Blackberry Passport review – the perfect niche

blackberry passport back logo

Design

blacberry passport bottom left corner

+++ eye-catching and innovative. I had the device for just a little over a week, and I could not recount the number of times somebody has come up to me checking out the Passport finding it fascinating. It was just because of the fact that it’s square. It was the eye-catching design that immediately won their first impression. And that, is quite an achievement indeed.
While the square display will not be suitable for all use cases, it’s laser-focused on getting everything right that a business-person might ever want- an appropriately sized screen real estate.

+++ Elegance. That elegant design is back. It’s not a flashy iPhone 6 with gold aluminum all over. Rather it’s the subtle elegance of a stealthy black iPhone 4 that people will instantly associate with.

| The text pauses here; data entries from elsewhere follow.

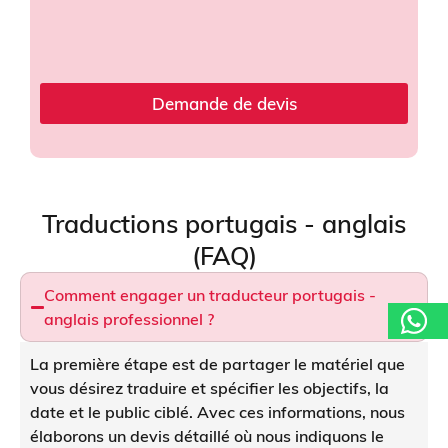
V
o
u
l
e
Demande de devis
z
-
v
o
u
s
Traductions portugais - anglais
u
n
(FAQ)
Comment engager un traducteur portugais -
anglais professionnel ?
La première étape est de partager le matériel que
vous désirez traduire et spécifier les objectifs, la
date et le public ciblé. Avec ces informations, nous
élaborons un devis détaillé où nous indiquons le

+++ Ergonomics. Using the phone singled-handed is totally out of the question. It’s not a matter of implementing a Samsung-style one-handed mode or Apple’s Reachability. It’s a matter of using it with both hands, and both hands only. Unless you don’t mind dropping the phone ten times a day.
But when you can actually use the phone with both hands, the overall level of comfort is pleasing. The keyboard, for every complaint about its narrow height, there are two praises for its spacious width. It’s a matter of getting used to things before it all opens up and you come to appreciate the layout.

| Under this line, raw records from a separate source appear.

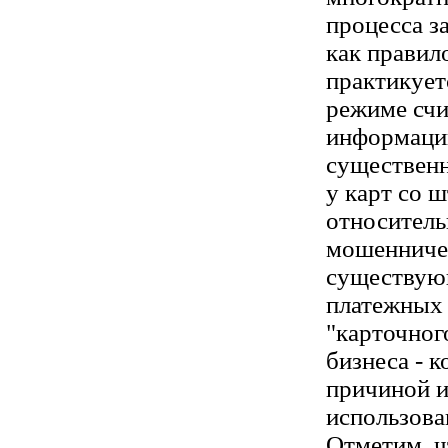
процесса з
как правило
практикует
режиме сч
информации
существенн
у карт со 
относитель
мошенничес
существу
платежных 
"карточног
бизнеса - 
причиной и
использова
Отметим, ч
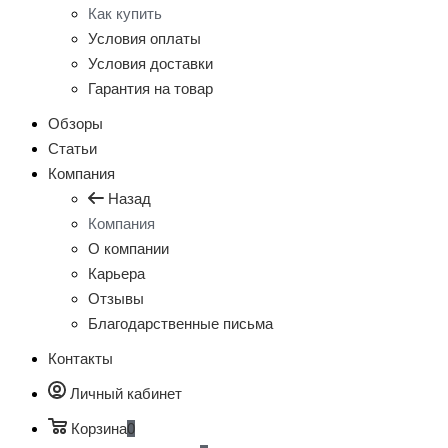
Как купить
Условия оплаты
Условия доставки
Гарантия на товар
Обзоры
Статьи
Компания
Назад
Компания
О компании
Карьера
Отзывы
Благодарственные письма
Контакты
Личный кабинет
Корзина
0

blackberry passport design top right buttons

—— pocketability. It won’t fit into a single hand of any size, and it won’t snug up your palm with a nice contoured back. And if the iPhone 6+ requires tailors to alter their trouser pockets, then the Blackberry Passport is going to require a designer to custom-make a new pair for you. Granted, the Passport is not designed to be put into one’s trousers pocket but rather the inner suit pocket of a businessman. Or the handbag of a business-woman. Or an official Blackberry holster that doesn’t yet exist.

— another design fail is Blackberry’s insistence on a narrow keyboard. Yes, the display is center stage and everyone wants to phablet-size everything. But the compromise here is the hardware keyboard now lacks a dedicated row for the numbers and symbols. The answer to this is of course a virtual row inside the display. Now while this is a clever solution, it was not well implemented.
These virtual keys would popup when the context calls for them during input, and they slot into the UI under the bottom-left Back key, pushing it up in the process. Once you start typing, word association and suggestions start to appear (where you flick up to accept) so another row is added under the Back button, pushing it up further.
So you end up with a Back button that’s often changing positions, meaning an inconsistent UI. And an inconsistent UI is a bad UI. The solution is of course simple – all Blackberry has to do is to pin down the Back button / navigation row or integrate the bottom keyboard pop-up row with it.